Been struggling to figure out why accesses to these struct fields are causing memory allocations. Here is my test code:
module AllocationsTest
struct SubStruct
a::Float64
b::Float64
end
struct AllocationsStruct
arr::Array{SubStruct}
end
function make()
subStructArr = Array{SubStruct}(undef, 1000)
for i = eachindex(subStructArr)
subStructArr[i] = SubStruct(1.0, 2.0)
end
return AllocationsStruct(subStructArr)
end
function access(allocStruct::AllocationsStruct)
return allocStruct.arr[1].a
end
function accessInLoop(allocStruct::AllocationsStruct)
s = 0
for i = eachindex(allocStruct.arr)
s += allocStruct.arr[i].a
end
return s
end
end
I thought this might require some more type annotation to inform the compiler, but even annotating according to the Julia performance tips docs in as many places as I can think of (and making the code far more verbose in the process), the allocations are still there:
module AllocationsTest
struct SubStruct{T<:Float64}
a::T
b::T
end
struct AllocationsStruct{T<:Array{SubStruct{Float64}}}
arr::T
end
function make()
subStructArr = Array{SubStruct{Float64}}(undef, 1000)
for i = eachindex(subStructArr)
subStructArr[i] = SubStruct{Float64}(1.0, 2.0)
end
return AllocationsStruct{Array{SubStruct{Float64}}}(subStructArr)
end
function access(allocStruct::AllocationsStruct{Array{SubStruct{Float64}}})
return allocStruct.arr[1].a
end
function accessInLoop(allocStruct::AllocationsStruct{Array{SubStruct{Float64}}})
s = 0
for i = eachindex(allocStruct.arr)
s += allocStruct.arr[i].a
end
return s
end
end
Creating the struct with make and then running the accessInLoop function on it results in around 1.5k separate allocations totaling 39kb. Even the single access function causes one 32 byte allocation. Why?
I was able to finally get this example to not allocate on every iteration of the accessInLoop
module AllocationsTest
struct SubStruct{T<:Float64}
a::T
b::T
end
struct AllocationsStruct{Q<:SubStruct, T<:Vector{Q}}
arr::T
end
function make()
subStructArr = Vector{SubStruct}(undef, 1000)

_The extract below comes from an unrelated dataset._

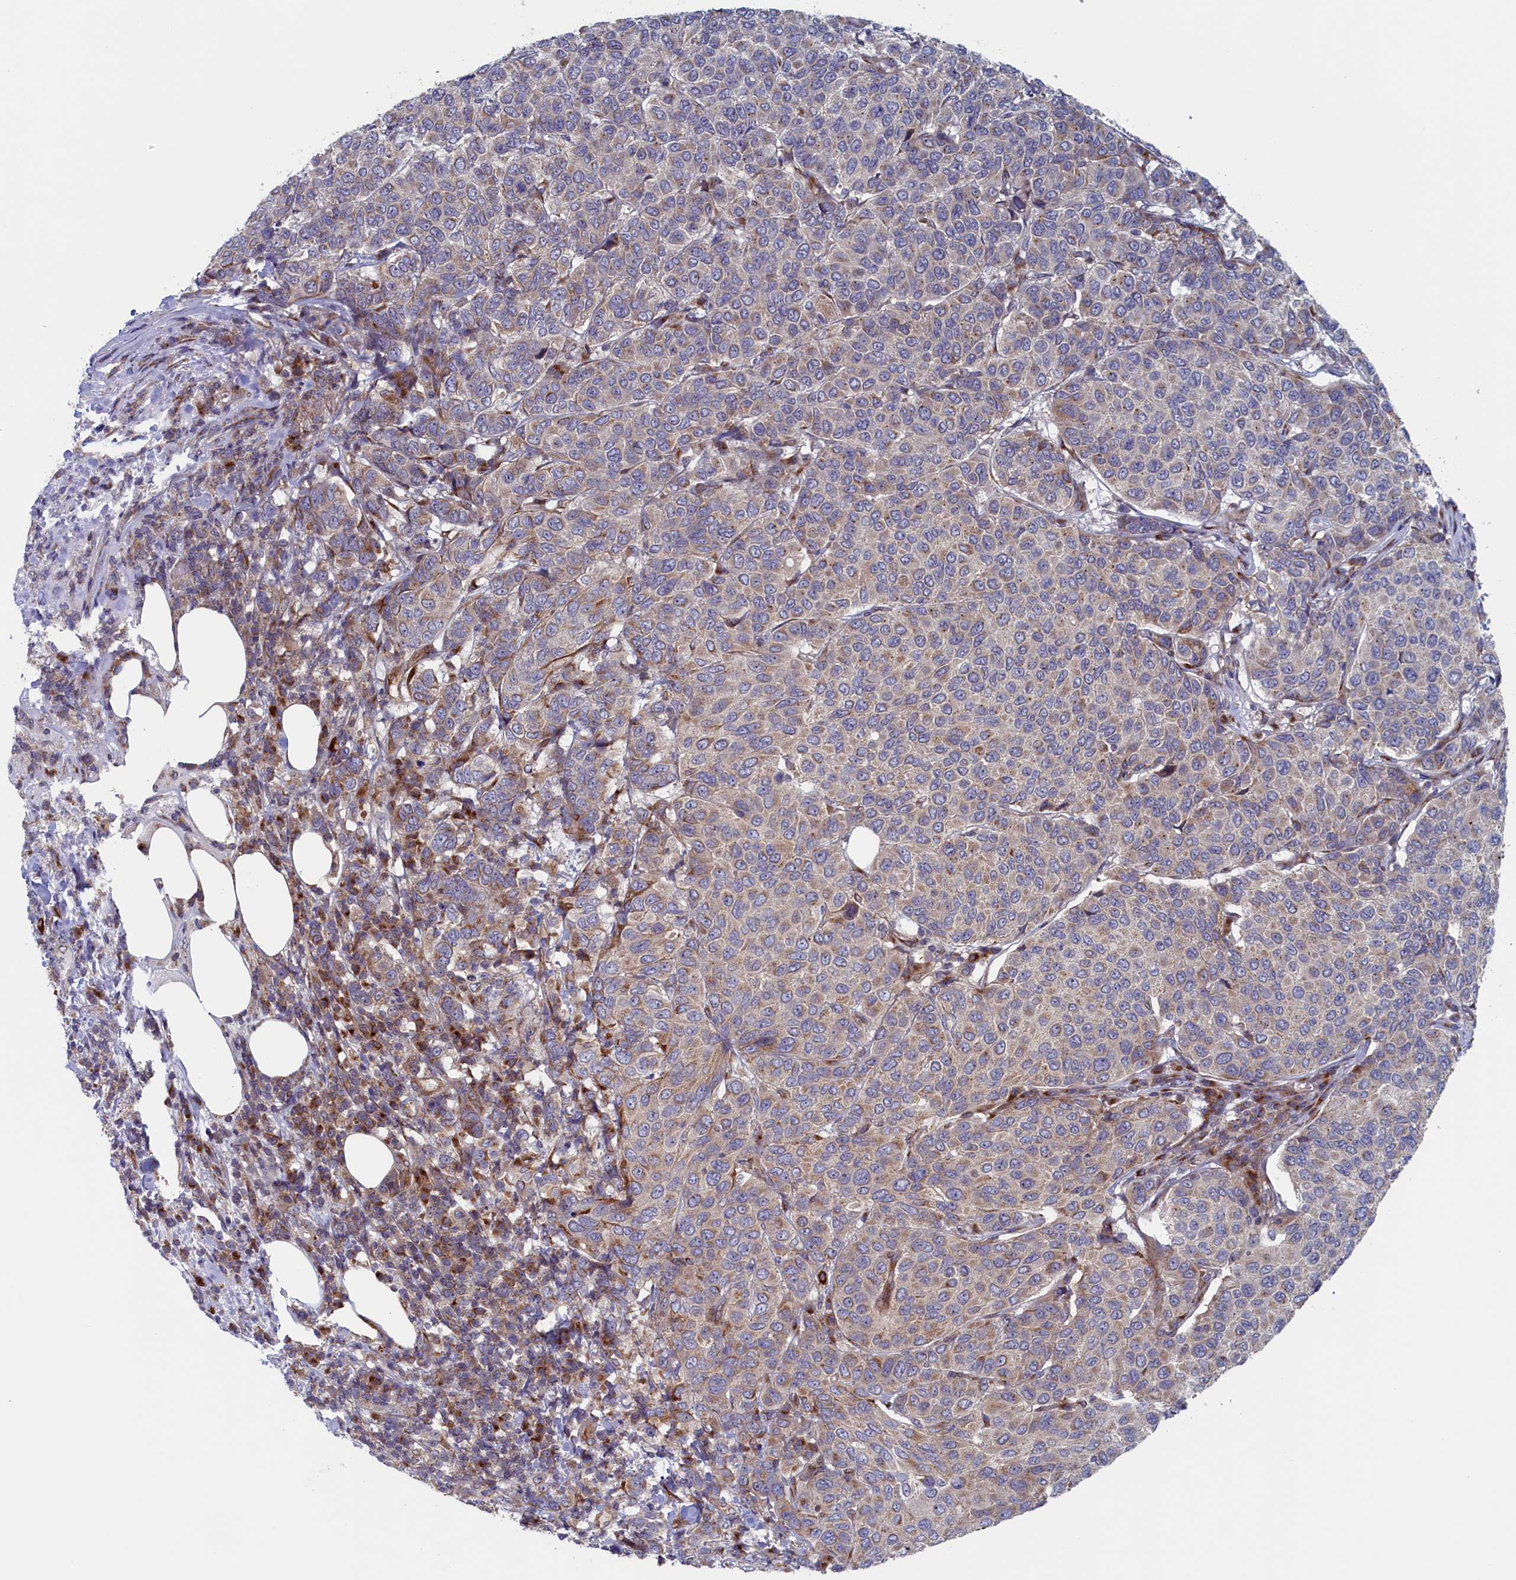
{"staining": {"intensity": "weak", "quantity": "<25%", "location": "cytoplasmic/membranous"}, "tissue": "breast cancer", "cell_type": "Tumor cells", "image_type": "cancer", "snomed": [{"axis": "morphology", "description": "Duct carcinoma"}, {"axis": "topography", "description": "Breast"}], "caption": "A high-resolution micrograph shows immunohistochemistry staining of breast cancer (invasive ductal carcinoma), which shows no significant expression in tumor cells.", "gene": "MTFMT", "patient": {"sex": "female", "age": 55}}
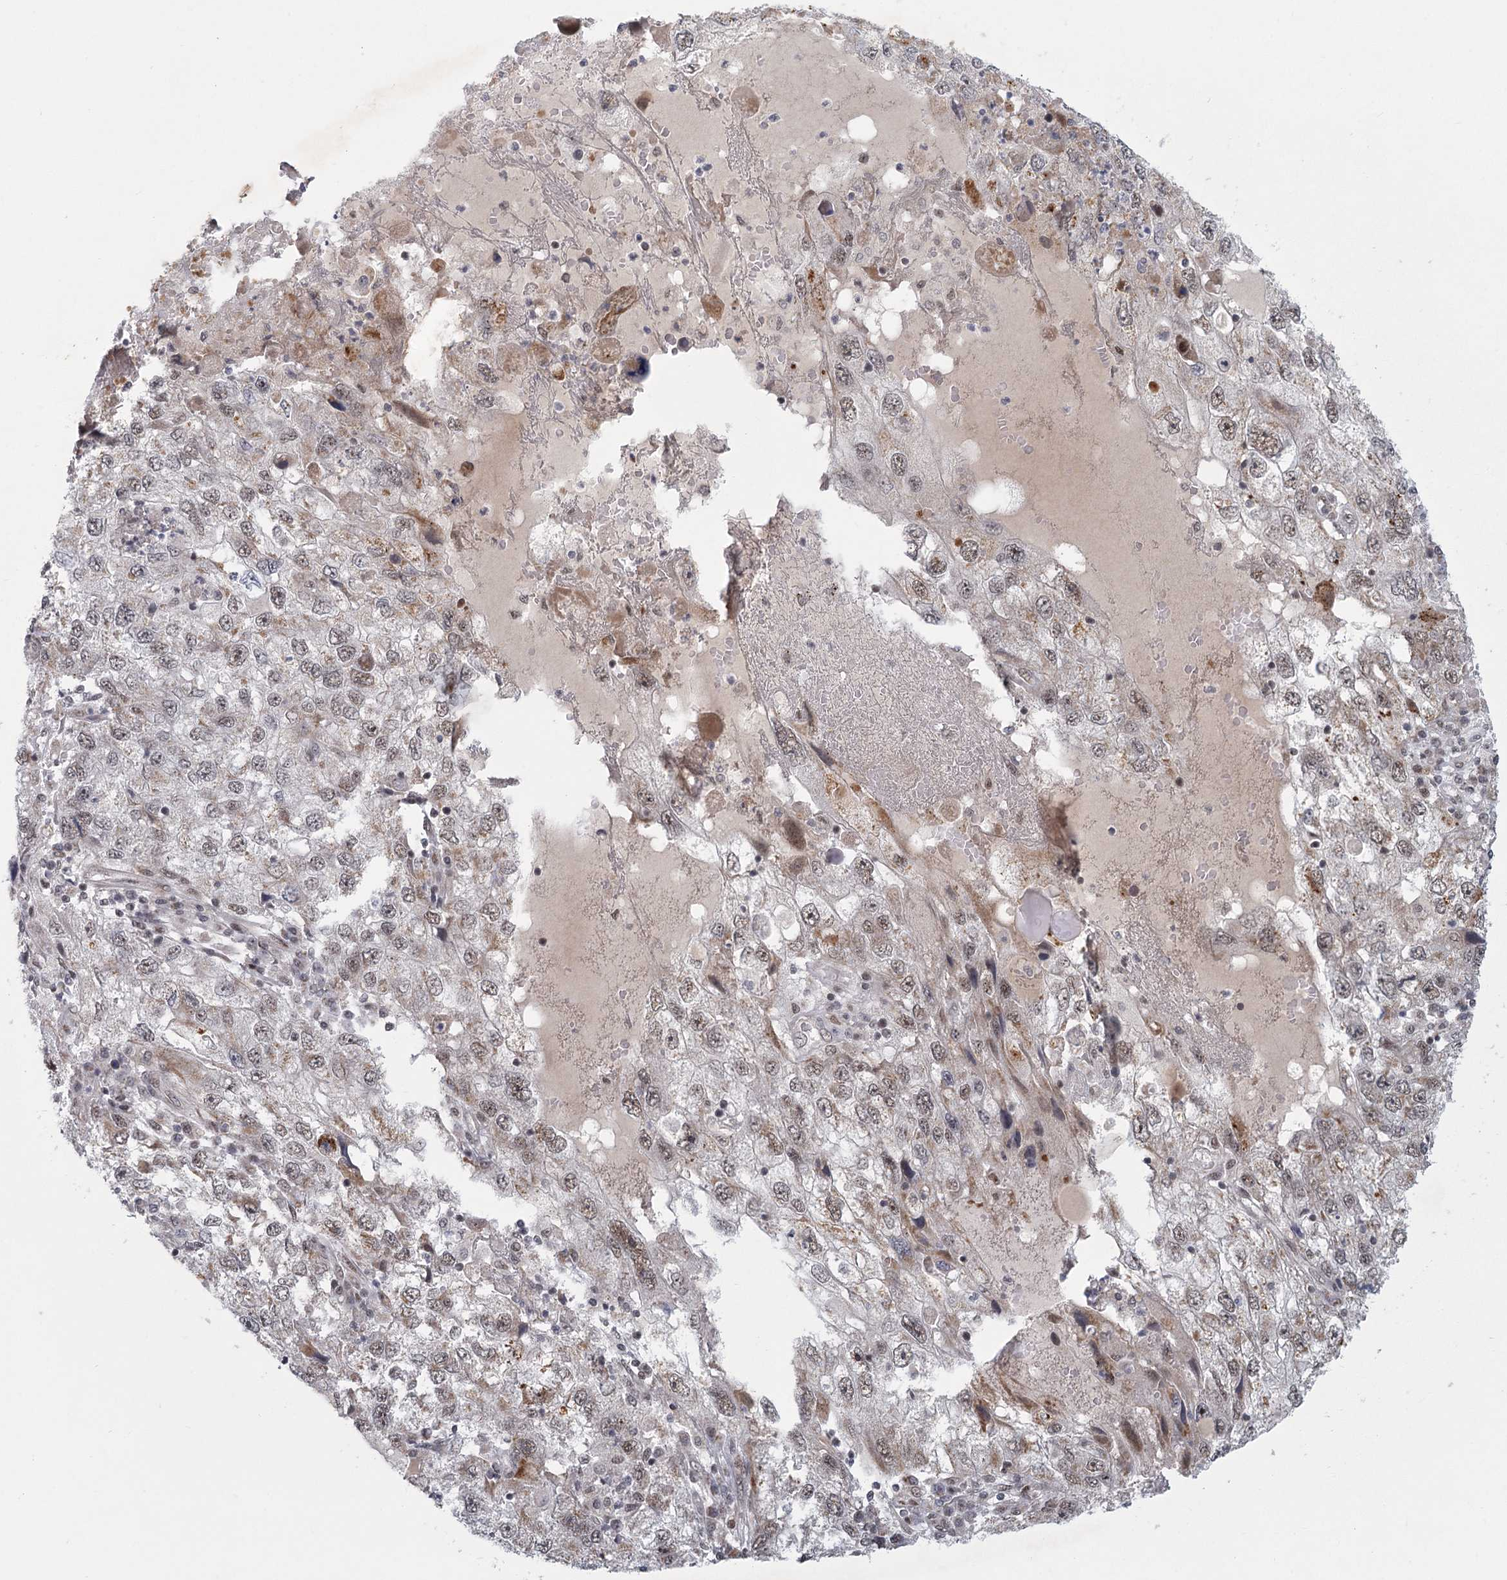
{"staining": {"intensity": "weak", "quantity": ">75%", "location": "nuclear"}, "tissue": "endometrial cancer", "cell_type": "Tumor cells", "image_type": "cancer", "snomed": [{"axis": "morphology", "description": "Adenocarcinoma, NOS"}, {"axis": "topography", "description": "Endometrium"}], "caption": "A brown stain labels weak nuclear staining of a protein in human adenocarcinoma (endometrial) tumor cells.", "gene": "CIB4", "patient": {"sex": "female", "age": 49}}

for i = eachindex(subStructArr)
subStructArr[i] = SubStruct(1.0, 2.0)
end
return AllocationsStruct{SubStruct{Float64}, Vector{SubStruct{Float64}}}(subStructArr)
end
function access(allocStruct::AllocationsStruct)
return allocStruct.arr[1].a
end
function accessInLoop(allocStruct::AllocationsStruct)
s::Float64 = 0
for i = eachindex(allocStruct.arr)
s += allocStruct.arr[i].a
end
return s
end
end
However, I found that doing return AllocationsStruct{SubStruct{Float64}, Vector{SubStruct{Float64}}}(subStructArr) in make was necessary to make this happen.
In my actual code, I have a large struct with many fields and a variety of types. Is there any way for Julia to infer the correct types without the explicit text duplication of writing it all out in the initialization of the struct when I have told Julia what the types will be when I defined the struct’s fields in the struct block?
There isn’t a benefit to subtyping concrete types (like Float64) in type parameters. This would have been much cleaner (and equally performant) as
struct SubStruct
a::Float64
b::Float64
end
struct AllocationsStruct
arr::Vector{SubStruct}
end
and now you don’t need to specify the computed parameters everywhere. Recall that the reason your very first attempt didn’t work well was because you used Array{SubStruct} (which is incompletely specified) rather than Vector{SubStruct} (which is completely specified) in a struct field.
But I’m suspecting this may not completely answer your questions in your actual use case…
Sorry - I guess I conflated that with the second half of your original response. Making that one change does indeed remove all allocations for the accessInLoop call. Thank you!